Leitura de Lettre à la jeunesse africaine de Frantz Fanon, hoje
Provavelmente se poderá questionar a legitimidade contextual desta carta de Fanon nos dias de hoje, em África e no mundo inteiro, sendo ele uma personalidade transnacional e um dos autores mais proeminentes do século XX quando se trata do estudo e da prática do anti-racismo e anti-colonialismo, e do humanismo, em geral.

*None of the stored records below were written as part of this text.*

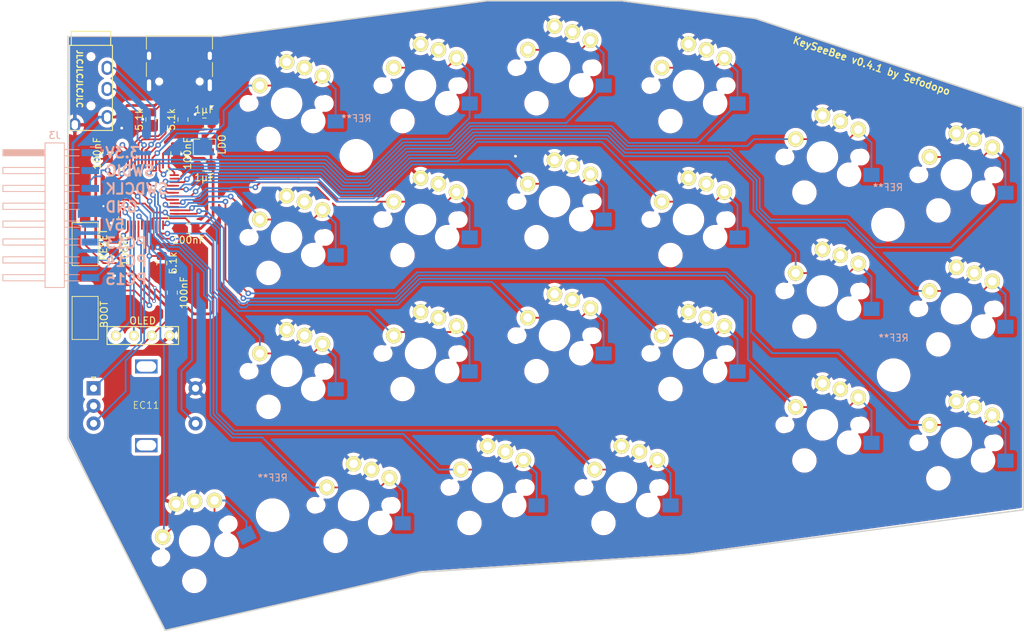
<source format=kicad_pcb>
(kicad_pcb
	(version 20240108)
	(generator "pcbnew")
	(generator_version "8.0")
	(general
		(thickness 1.6)
		(legacy_teardrops no)
	)
	(paper "A4")
	(layers
		(0 "F.Cu" signal)
		(31 "B.Cu" signal)
		(32 "B.Adhes" user "B.Adhesive")
		(33 "F.Adhes" user "F.Adhesive")
		(34 "B.Paste" user)
		(35 "F.Paste" user)
		(36 "B.SilkS" user "B.Silkscreen")
		(37 "F.SilkS" user "F.Silkscreen")
		(38 "B.Mask" user)
		(39 "F.Mask" user)
		(40 "Dwgs.User" user "User.Drawings")
		(41 "Cmts.User" user "User.Comments")
		(42 "Eco1.User" user "User.Eco1")
		(43 "Eco2.User" user "User.Eco2")
		(44 "Edge.Cuts" user)
		(45 "Margin" user)
		(46 "B.CrtYd" user "B.Courtyard")
		(47 "F.CrtYd" user "F.Courtyard")
		(48 "B.Fab" user)
		(49 "F.Fab" user)
	)
	(setup
		(stackup
			(layer "F.SilkS"
				(type "Top Silk Screen")
			)
			(layer "F.Paste"
				(type "Top Solder Paste")
			)
			(layer "F.Mask"
				(type "Top Solder Mask")
				(color "Black")
				(thickness 0.01)
				(material "Liquid Ink")
				(epsilon_r 3.8)
				(loss_tangent 0)
			)
			(layer "F.Cu"
				(type "copper")
				(thickness 0.035)
			)
			(layer "dielectric 1"
				(type "core")
				(thickness 1.51)
				(material "FR4")
				(epsilon_r 4.5)
				(loss_tangent 0.02)
			)
			(layer "B.Cu"
				(type "copper")
				(thickness 0.035)
			)
			(layer "B.Mask"
				(type "Bottom Solder Mask")
				(color "Black")
				(thickness 0.01)
				(material "Liquid Ink")
				(epsilon_r 3.8)
				(loss_tangent 0)
			)
			(layer "B.Paste"
				(type "Bottom Solder Paste")
			)
			(layer "B.SilkS"
				(type "Bottom Silk Screen")
			)
			(copper_finish "HAL lead-free")
			(dielectric_constraints no)
		)
		(pad_to_mask_clearance 0.038)
		(allow_soldermask_bridges_in_footprints no)
		(aux_axis_origin 80.899 64.897)
		(grid_origin 80.899 64.897)
		(pcbplotparams
			(layerselection 0x00010f0_ffffffff)
			(plot_on_all_layers_selection 0x0000000_00000000)
			(disableapertmacros no)
			(usegerberextensions yes)
			(usegerberattributes no)
			(usegerberadvancedattributes no)
			(creategerberjobfile no)
			(dashed_line_dash_ratio 12.000000)
			(dashed_line_gap_ratio 3.000000)
			(svgprecision 4)
			(plotframeref no)
			(viasonmask no)
			(mode 1)
			(useauxorigin no)
			(hpglpennumber 1)
			(hpglpenspeed 20)
			(hpglpendiameter 15.000000)
			(pdf_front_fp_property_popups yes)
			(pdf_back_fp_property_popups yes)
			(dxfpolygonmode yes)
			(dxfimperialunits yes)
			(dxfusepcbnewfont yes)
			(psnegative no)
			(psa4output no)
			(plotreference yes)
			(plotvalue yes)
			(plotfptext yes)
			(plotinvisibletext no)
			(sketchpadsonfab no)
			(subtractmaskfromsilk yes)
			(outputformat 1)
			(mirror no)
			(drillshape 0)
			(scaleselection 1)
			(outputdirectory "../../gerbers/v0.3/right/")
		)
	)
	(net 0 "")
	(net 1 "GND")
	(net 2 "D+")
	(net 3 "Net-(U1-NRST)")
	(net 4 "unconnected-(J1-SBU2-PadB8)")
	(net 5 "D-")
	(net 6 "Net-(J1-CC1)")
	(net 7 "5V")
	(net 8 "3.3V")
	(net 9 "SWDIO")
	(net 10 "SWDCLK")
	(net 11 "unconnected-(J1-SBU1-PadA8)")
	(net 12 "TX")
	(net 13 "RX")
	(net 14 "SCL")
	(net 15 "SDA")
	(net 16 "Net-(U1-BOOT0)")
	(net 17 "KEY20")
	(net 18 "KEY21")
	(net 19 "KEY22")
	(net 20 "Net-(J1-CC2)")
	(net 21 "RE1A")
	(net 22 "KEYEXT1")
	(net 23 "REB")
	(net 24 "KEY13")
	(net 25 "KEY14")
	(net 26 "KEY15")
	(net 27 "KEY16")
	(net 28 "KEY1")
	(net 29 "KEY2")
	(net 30 "KEY3")
	(net 31 "KEY4")
	(net 32 "KEY17")
	(net 33 "KEY18")
	(net 34 "KEY19")
	(net 35 "KEY9")
	(net 36 "KEY10")
	(net 37 "KEY11")
	(net 38 "KEY12")
	(net 39 "KEY5")
	(net 40 "KEY6")
	(net 41 "KEY7")
	(net 42 "KEY8")
	(net 43 "PC15")
	(net 44 "PC13")
	(net 45 "PC14")
	(net 46 "/VBAT")
	(footprint "kicad-usb:USB_C_Receptacle_HRO_TYPE-C-31-M-12" (layer "F.Cu") (at 96.774 68.707 180))
	(footprint "keebio:TRRS-PJ-320A-no-Fmask" (layer "F.Cu") (at 84.201 66.167))
	(footprint "Resistor_SMD:R_0805_2012Metric_Pad1.15x1.40mm_HandSolder" (layer "F.Cu") (at 92.71 76.708 -90))
	(footprint "Resistor_SMD:R_0805_2012Metric_Pad1.15x1.40mm_HandSolder" (layer "F.Cu") (at 97.282 76.708 -90))
	(footprint "Package_TO_SOT_SMD:SOT-23" (layer "F.Cu") (at 100.33 80.264 90))
	(footprint "Package_QFP:LQFP-48_7x7mm_P0.5mm" (layer "F.Cu") (at 91.694 87.376 90))
	(footprint "Capacitor_SMD:C_0805_2012Metric_Pad1.15x1.40mm_HandSolder" (layer "F.Cu") (at 100.33 77.216))
	(footprint "Capacitor_SMD:C_0805_2012Metric_Pad1.15x1.40mm_HandSolder" (layer "F.Cu") (at 100.33 83.312))
	(footprint "Capacitor_SMD:C_0805_2012Metric_Pad1.15x1.40mm_HandSolder" (layer "F.Cu") (at 87.464 94.432 -90))
	(footprint "Capacitor_SMD:C_0805_2012Metric_Pad1.15x1.40mm_HandSolder" (layer "F.Cu") (at 98.044 92.202))
	(footprint "Capacitor_SMD:C_0805_2012Metric_Pad1.15x1.40mm_HandSolder" (layer "F.Cu") (at 86.614 81.28 -90))
	(footprint "Button_Switch_SMD:SW_SPST_CK_RS282G05A3" (layer "F.Cu") (at 83.364 104.932 -90))
	(footprint "Capacitor_SMD:C_0805_2012Metric_Pad1.15x1.40mm_HandSolder" (layer "F.Cu") (at 95.764 101.332 -90))
	(footprint "Button_Switch_SMD:SW_SPST_CK_RS282G05A3" (layer "F.Cu") (at 83.364 94.432 90))
	(footprint "Capacitor_SMD:C_0805_2012Metric_Pad1.15x1.40mm_HandSolder" (layer "F.Cu") (at 96.266 81.534 90))
	(footprint "custom:CherryMX_Choc_MXHotswap_1u" (layer "F.Cu") (at 131.064 109.982))
	(footprint "custom:CherryMX_Choc_MXHotswap_1u" (layer "F.Cu") (at 131.064 90.932))
	(footprint "custom:CherryMX_Choc_MXHotswap_1u" (layer "F.Cu") (at 131.064 71.882))
	(footprint "custom:CherryMX_Choc_MXHotswap_1u" (layer "F.Cu") (at 150.114 107.442))
	(footprint "custom:CherryMX_Choc_MXHotswap_1u" (layer "F.Cu") (at 150.114 88.392))
	(footprint "custom:CherryMX_Choc_MXHotswap_1u" (layer "F.Cu") (at 150.114 69.342))
	(footprint "custom:CherryMX_Choc_MXHotswap_1u" (layer "F.Cu") (at 188.214 120.142))
	(footprint "custom:CherryMX_Choc_MXHotswap_1u" (layer "F.Cu") (at 188.214 101.092))
	(footprint "custom:CherryMX_Choc_MXHotswap_1u" (layer "F.Cu") (at 188.214 82.042))
	(footprint "custom:CherryMX_Choc_MXHotswap_1u" (layer "F.Cu") (at 112.014 112.522))
	(footprint "custom:CherryMX_Choc_MXHotswap_1u" (layer "F.Cu") (at 112.014 74.422))
	(footprint "custom:CherryMX_Choc_MXHotswap_1u" (layer "F.Cu") (at 169.164 109.982))
	(footprint "custom:CherryMX_Choc_MXHotswap_1u" (layer "F.Cu") (at 169.164 90.932))
	(footprint "custom:CherryMX_Choc_MXHotswap_1u" (layer "F.Cu") (at 112.014 93.472))
	(footprint "custom:CherryMX_Choc_MXHotswap_1u" (layer "F.Cu") (at 169.164 71.882))
	(footprint "custom:CherryMX_Choc_MXHotswap_1u"
		(layer "F.Cu")
		(uuid "00000000-0000-0000-0000-00005f26b112")
		(at 207.264 122.682)
		(property "Reference" "SW5"
			(at 4.6 6 0)
			(layer "Dwgs.User")
			(hide yes)
			(uuid "b03b3d0c-6940-4b67-a68d-9c243ca60b31")
			(effects
				(font
					(size 1 1)
					(thickness 0.15)
				)
			)
		)
		(property "Value" "SW_Push"
			(at -0.5 6 0)
			(layer "Dwgs.User")
			(hide yes)
			(uuid "62f2f729-8431-46d8-b67a-8923f372cb40")
			(effects
				(font
					(size 1 1)
					(thickness 0.15)
				)
			)
		)
		(property "Footprint" "custom:CherryMX_Choc_MXHotswap_1u"
			(at 0 0 0)
			(unlocked yes)
			(layer "F.Fab")
			(hide yes)
			(uuid "16672bcd-a214-4780-81f8-949f407031ab")
			(effects
				(font
					(size 1.27 1.27)
				)
			)
		)
		(property "Datasheet" ""
			(at 0 0 0)
			(unlocked yes)
			(layer "F.Fab")
			(hide yes)
			(uuid "996939f5-027b-4338-9114-e53df4fd0d26")
			(effects
				(font
					(size 1.27 1.27)
				)
			)
		)
		(property "Description" ""
			(at 0 0 0)
			(unlocked yes)
			(layer "F.Fab")
			(hide yes)
			(uuid "8de3d739-0b2f-4068-9bfb-ca452b0ac5d0")
			(effects
				(font
					(size 1.27 1.27)
				)
			)
		)
		(path "/00000000-0000-0000-0000-00005dfe637f")
		(attr through_hole)
		(fp_line
			(start -9.55 -9.55)
			(end 9.5 -9.55)
			(stroke
				(width 0.15)
				(type solid)
			)
			(layer "Dwgs.User")
			(uuid "7fb98b52-1ff1-4d2b-91ab-6041e9d5e943")
		)
		(fp_line
			(start -9.55 9.5)
			(end -9.55 -9.55)
			(stroke
				(width 0.15)
				(type solid)
			)
			(layer "Dwgs.User")
			(uuid "f3605e9d-aadd-4df6-a765-af5bf1d1921c")
		)
		(fp_line
			(start -9.525 -9.525)
			(end 9.525 -9.525)
			(stroke
				(width 0.15)
				(type solid)
			)
			(layer "Dwgs.User")
			(uuid "120c5dcf-caf3-42cf-a786-0110375a6b8e")
		)
		(fp_line
			(start -9.525 9.525)
			(end -9.525 -9.525)
			(stroke
				(width 0.15)
				(type solid)
			)
			(layer "Dwgs.User")
			(uuid "6656f0e8-9508-41d2-98bd-d9aa82935d28")
		)
		(fp_line
			(start -7.025 -7.025)
			(end -7.025 -6.025)
			(stroke
				(width 0.15)
				(type solid)
			)
			(layer "Dwgs.User")
			(uuid "8f0b0dda-ae06-4882-a71f-ab7b54a70b8b")
		)
		(fp_line
			(start -7.025 6.975)
			(end -7.025 5.975)
			(stroke
				(width 0.15)
				(type solid)
			)
			(layer "Dwgs.User")
			(uuid "d9da9ac2-5e4d-4abf-bebb-a684269888a0")
		)
		(fp_line
			(start -7.025 6.975)
			(end -6.025 6.975)
			(stroke
				(width 0.15)
				(type solid)
			)
			(layer "Dwgs.User")
			(uuid "6c72240c-6c68-48f1-a8dc-28bb1a74c63c")
		)
		(fp_line
			(start -6.025 -7.025)
			(end -7.025 -7.025)
			(stroke
				(width 0.15)
				(type solid)
			)
			(layer "Dwgs.User")
			(uuid "dbf7d32a-0b07-4c55-a0e9-1479b93b243b")
		)
		(fp_line
			(start 6.975 -7.025)
			(end 5.975 -7.025)
			(stroke
				(width 0.15)
				(type solid)
			)
			(layer "Dwgs.User")
			(uuid "dd6de5bc-bbd6-43d5-a456-dc980d9a2217")
		)
		(fp_line
			(start 6.975 -6.025)
			(end 6.975 -7.025)
			(stroke
				(width 0.15)
				(type solid)
			)
			(layer "Dwgs.User")
			(uuid "605b03c3-b6cc-4388-b2de-4b2a05500212")
		)
		(fp_line
			(start 6.975 5.975)
			(end 6.975 6.975)
			(stroke
				(width 0.15)
				(type solid)
			)
			(layer "Dwgs.User")
			(uuid "b7534f28-25af-4a3d-a665-ac01efde17e6")
		)
		(fp_line
			(start 6.975 6.975)
			(end 5.975 6.975)
			(stroke
				(width 0.15)
				(type solid)
			)
			(layer "Dwgs.User")
			(uuid "03f6b2a1-9634-4864-82d9-05c8007362a6")
		)
		(fp_line
			(start 9.5 -9.55)
			(end 9.5 9.5)
			(stroke
				(width 0.15)
				(type solid)
			)
			(layer "Dwgs.User")
			(uuid "43f8d862-c218-40e8-a3ee-af5725898b65")
		)
		(fp_line
			(start 9.5 9.5)
			(end -9.55 9.5)
			(stroke
				(width 0.15)
				(type solid)
			)
			(layer "Dwgs.User")
			(uuid "62b49b78-7007-4018-a051-2d2314e07e1d")
		)
		(fp_line
			(start 9.525 -9.525)
			(end 9.525 9.525)
			(stroke
				(width 0.15)
				(type solid)
			)
			(layer "Dwgs.User")
			(uuid "bcb1c667-bc9e-4f70-a9e3-e63a52cd7990")
		)
		(fp_line
			(start 9.525 9.525)
			(end -9.525 9.525)
			(stroke
				(width 0.15)
				(type solid)
			)
			(layer "Dwgs.User")
			(uuid "1e8c521b-79cd-4019-8cc8-256cbb2b8f05")
		)
		(pad "" np_thru_hole circle
			(at -5.5 0 90)
			(size 1.9 1.9)
			(drill 1.9)
			(layers "F&B.Cu" "*.Mask")
			(zone_connect 0)
			(uuid "0dec536f-fdc3-48cd-b458-7c58ea18993d")
		)
		(pad "" np_thru_hole circle
			(at -5.105 -0.025 228.099)
			(size 1.75 1.75)
			(drill 1.75)
			(layers "F&B.Cu" "*.Mask")
			(zone_connect 0)
			(uuid "d2579bbb-be39-420c-ad01-3630eb003239")
		)
		(pad "" np_thru_hole circle
			(at -2.565 5.055)
			(size 3 3)
			(drill 3)
			(layers "*.Cu" "*.Mask")
			(uuid "bb175d63-9fe5-4ece-829c-90eca334081d")
		)
		(pad "" np_thru_hole circle
			(at 0 0 90)
			(size 4 4)
			(drill 4)
			(layers "*.Cu" "*.Mask")
			(uuid "171e5cea-ba17-4d82-aab3-1366e3320a8b")
		)
		(pad "" np_thru_hole circle
			(at 3.785 2.515)
			(size 3 3)
			(drill 3)
			(layers "*.Cu" "*.Mask")
			(uuid "9a2be6bf-6363-48c6-8f5b-03ab8f80483f")
		)
		(pad "" np_thru_hole circle
			(at 5.055 -0.025 228.099)
			(size 1.75 1.75)
			(drill 1.75)
			(layers "F&B.Cu" "*.Mask")
			(zone_connect 0)
			(uuid "c22e2301-f974-49d3-a7ec-8e68a7a38004")
		)
		(pad "" np_thru_hole circle
			(at 5.5 0 90)
			(size 1.9 1.9)
			(drill 1.9)
			(layers "F&B.Cu" "*.Mask")
			(zone_connect 0)
			(uuid "eaee313e-743f-4b29-97e7-a3c536756f08")
		)
		(pad "1" thru_hole circle
			(at -3.81 -2.54 50)
			(size 2.2 2.2)
			(drill 1.2)
			(layers "*.Cu" "F.SilkS" "B.Mask")
			(remove_unused_layers no)
			(net 19 "KEY22")
			(pinfunction "1")
			(pintype "passive")
			(uuid "0dabc438-2f3d-48f3-999b-d3f59b05b4b7")
		)
		(pad "1" thru_hole circle
			(at 5.1 -3.9 310)
			(size 2.2 2.2)
			(drill 1.2)
			(layers "*.Cu" "F.SilkS" "B.Mask")
			(remove_unused_layers no)
			(net 19 "KEY22")
			(pinfunction "1")
			(pintype "passive")
			(uuid "2262c507-c548-43a4-9d6f-f6fbf51b4e4b")
		)
		(pad "1" smd rect
			(at 6.975 2.555)
			(size 2.3 2)
			(layers "B.Cu" "B.Paste" "B.Mask")
			(net 19 "KEY22")
			(pinfunction "1")
			(pintype "passive")
			(uuid "f8ae6a40-3de9-4f9e-9e1a-948bf050f0b3")
		)
		(pad "2" smd rect
			(at -5.725 5.095)
			(size 2.3 2)
			(layers "B.Cu" "B.Paste" "B.Mask")
			(net 1 "GND")
			(pinfunction "2")
			(pintype "passive")
			(uuid "7ab04e9b-9c87-4e27-80bb-6e08907f108b")
		)
		(pad "2" thru_hole circle
			(at 0 -5.9 90)
			(size 2.2 2.2)
		
... [1081254 chars truncated]
</source>
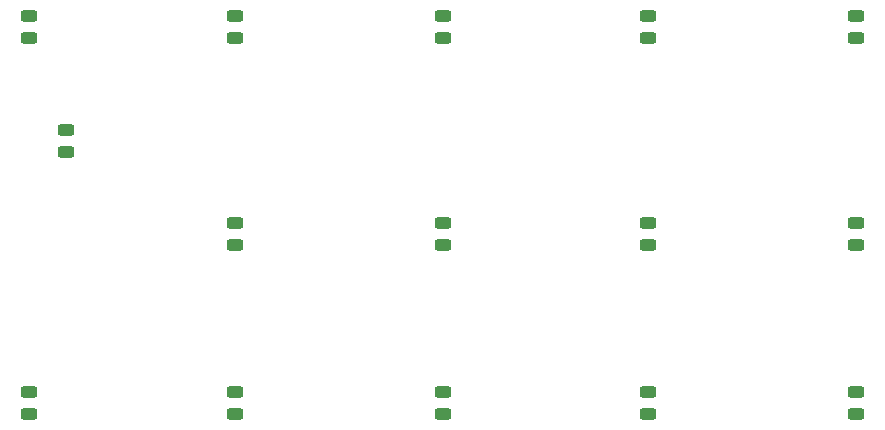
<source format=gbr>
%TF.GenerationSoftware,KiCad,Pcbnew,8.99.0-unknown-3024a7c569~178~ubuntu22.04.1*%
%TF.CreationDate,2024-05-19T15:23:00+10:00*%
%TF.ProjectId,SkyMusicPad,536b794d-7573-4696-9350-61642e6b6963,rev?*%
%TF.SameCoordinates,Original*%
%TF.FileFunction,Paste,Bot*%
%TF.FilePolarity,Positive*%
%FSLAX46Y46*%
G04 Gerber Fmt 4.6, Leading zero omitted, Abs format (unit mm)*
G04 Created by KiCad (PCBNEW 8.99.0-unknown-3024a7c569~178~ubuntu22.04.1) date 2024-05-19 15:23:00*
%MOMM*%
%LPD*%
G01*
G04 APERTURE LIST*
G04 Aperture macros list*
%AMRoundRect*
0 Rectangle with rounded corners*
0 $1 Rounding radius*
0 $2 $3 $4 $5 $6 $7 $8 $9 X,Y pos of 4 corners*
0 Add a 4 corners polygon primitive as box body*
4,1,4,$2,$3,$4,$5,$6,$7,$8,$9,$2,$3,0*
0 Add four circle primitives for the rounded corners*
1,1,$1+$1,$2,$3*
1,1,$1+$1,$4,$5*
1,1,$1+$1,$6,$7*
1,1,$1+$1,$8,$9*
0 Add four rect primitives between the rounded corners*
20,1,$1+$1,$2,$3,$4,$5,0*
20,1,$1+$1,$4,$5,$6,$7,0*
20,1,$1+$1,$6,$7,$8,$9,0*
20,1,$1+$1,$8,$9,$2,$3,0*%
G04 Aperture macros list end*
%ADD10RoundRect,0.243750X-0.456250X0.243750X-0.456250X-0.243750X0.456250X-0.243750X0.456250X0.243750X0*%
%ADD11RoundRect,0.243750X0.456250X-0.243750X0.456250X0.243750X-0.456250X0.243750X-0.456250X-0.243750X0*%
G04 APERTURE END LIST*
D10*
%TO.C,D2*%
X47250000Y-54375000D03*
X47250000Y-56250000D03*
%TD*%
D11*
%TO.C,D1*%
X44180000Y-46600000D03*
X44180000Y-44725000D03*
%TD*%
%TO.C,D9*%
X79180000Y-78437500D03*
X79180000Y-76562500D03*
%TD*%
%TO.C,D15*%
X114180000Y-78437500D03*
X114180000Y-76562500D03*
%TD*%
%TO.C,D8*%
X79180000Y-64140000D03*
X79180000Y-62265000D03*
%TD*%
%TO.C,D6*%
X61580000Y-78437500D03*
X61580000Y-76562500D03*
%TD*%
%TO.C,D7*%
X79180000Y-46600000D03*
X79180000Y-44725000D03*
%TD*%
%TO.C,D4*%
X61580000Y-46600000D03*
X61580000Y-44725000D03*
%TD*%
%TO.C,D10*%
X96580000Y-46600000D03*
X96580000Y-44725000D03*
%TD*%
%TO.C,D13*%
X114180000Y-46600000D03*
X114180000Y-44725000D03*
%TD*%
%TO.C,D14*%
X114180000Y-64140000D03*
X114180000Y-62265000D03*
%TD*%
%TO.C,D3*%
X44180000Y-78437500D03*
X44180000Y-76562500D03*
%TD*%
%TO.C,D12*%
X96580000Y-78437500D03*
X96580000Y-76562500D03*
%TD*%
%TO.C,D5*%
X61580000Y-64140000D03*
X61580000Y-62265000D03*
%TD*%
%TO.C,D11*%
X96580000Y-64140000D03*
X96580000Y-62265000D03*
%TD*%
M02*

</source>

Todavia, além de ser uma fonte directa para o estudo do pensamento político e pan-africano e do humanismo, a carta é, igualmente, um apelo a classe política e a classe dirigente do risco permanente de alienação dos interesses nacionais para o benefício individual e/ou de parte. A luta de classe em África, e como concebida por Kwame Nkrumah, não deve subalternizar os interesses nacionais aos interesses da burguesia neo-colonialista, sob pena de perigar a prosperidade comum, a unidade nacional e a estabilidade política.
Não se trata apenas de um compromisso ético-moral e do humanismo local, mas a necessidade de forjar classe política protectora dos interesses nacionais, da liberdade e da fraternidade entre os povos é um compromisso do humanismo universal e que foi um farol que guiou a luta de libertação de Frantz Fanon. Pelo risco permanente do neo-colonialismo camuflado de várias formas, Fanon diria, ontem como hoje: “Juventude africana! Juventude malgaxe! Juventude das Caraíbas! Juntos, temos de cavar a sepultura em que o colonialismo se afundará de uma vez por todas!” (Fanon, 2001:141). Pelo risco de neo-colonialismo e neo-imperialismo 2.0, o conteúdo da mensagem da Lettre à la jeunesse africaine de Frantz Fanon, embora lida num contexto a posteriori e com outros autores em causa, o seu espírito é actual e actuante para os povos de África e do mundo.